@Soundescape Hmm, I've added GTZAN data, but I'm seeing several issues with these tracks:
1) wildly varying in quality
2) mono
3) 22050 Hz sampling rate
4) no artist/album/track/release information
But it helped me show one thing: total unweighted RMS and K-weighted RMS are within +/-1 dB of each other for most (90%) music.
So if one can't measure the K-weighted RMS value then it's safer to just use the unweighted RMS value instead of adding something to the A-weighted value as I've suggested before.
Due to these issues, I think I'll remove the data again in the next version.
Here's something that makes more sense to me:
Pick at least one reference album per genre. Analyze that. People can then play the exact same album on their system to calibrate their volume levels.

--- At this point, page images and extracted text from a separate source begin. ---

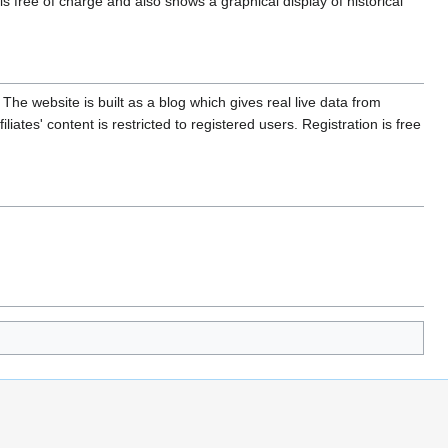
s free of charge and also shows a graphical display of historical
. The website is built as a blog which gives real live data from
liates' content is restricted to registered users. Registration is free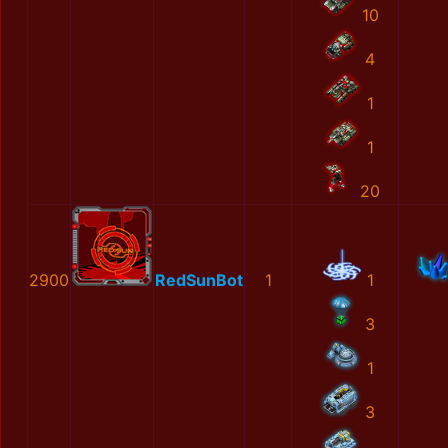
10
4
1
1
20
2900
RedSunBot
1
1
3
1
3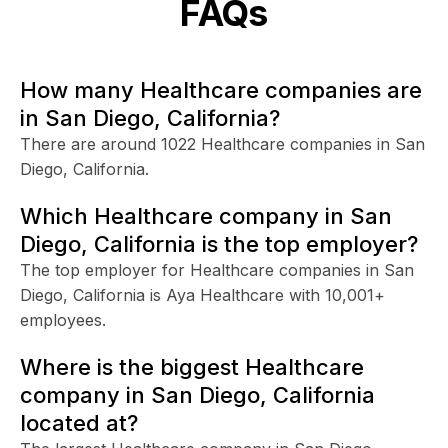
FAQs
How many Healthcare companies are
in San Diego, California?
There are around 1022 Healthcare companies in San
Diego, California.
Which Healthcare company in San
Diego, California is the top employer?
The top employer for Healthcare companies in San
Diego, California is Aya Healthcare with 10,001+
employees.
Where is the biggest Healthcare
company in San Diego, California
located at?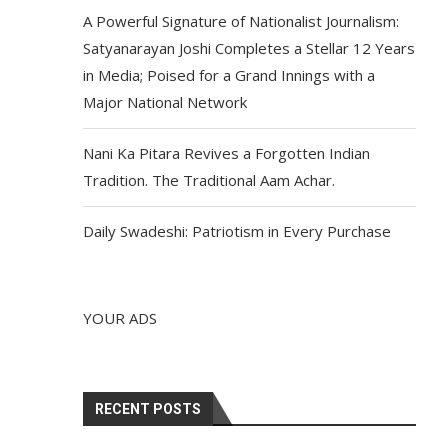
A Powerful Signature of Nationalist Journalism:
Satyanarayan Joshi Completes a Stellar 12 Years
in Media; Poised for a Grand Innings with a
Major National Network
Nani Ka Pitara Revives a Forgotten Indian
Tradition. The Traditional Aam Achar.
Daily Swadeshi: Patriotism in Every Purchase
YOUR ADS
RECENT POSTS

Different services may use different masters so it could make sense to repeat that for every service. And it could make sense to pick a "loud" (highly dynamic range compressed) and "quiet" album in each genre. (As we saw, with proper loudness normalization differences in volume setting for the same target will be within ~2 dB, so picking the "louder" one would be the safest option.)
In the end, the user experience would be like this:
I listen to metal on Spotify, so I filter for that and copy the values of the reference album into the main sheet.
I configure my target and select a headphone. The spreadsheet tells me I need X volts and Y dB amp gain. Cool, now I know what to buy.
I configure the source and amp. Now the spreadsheet tells me that I need to set the volume to Z dB to be on target. Done.
As long as loudness normalization is engaged, all comparable music I listen to will be at roughly the same target level.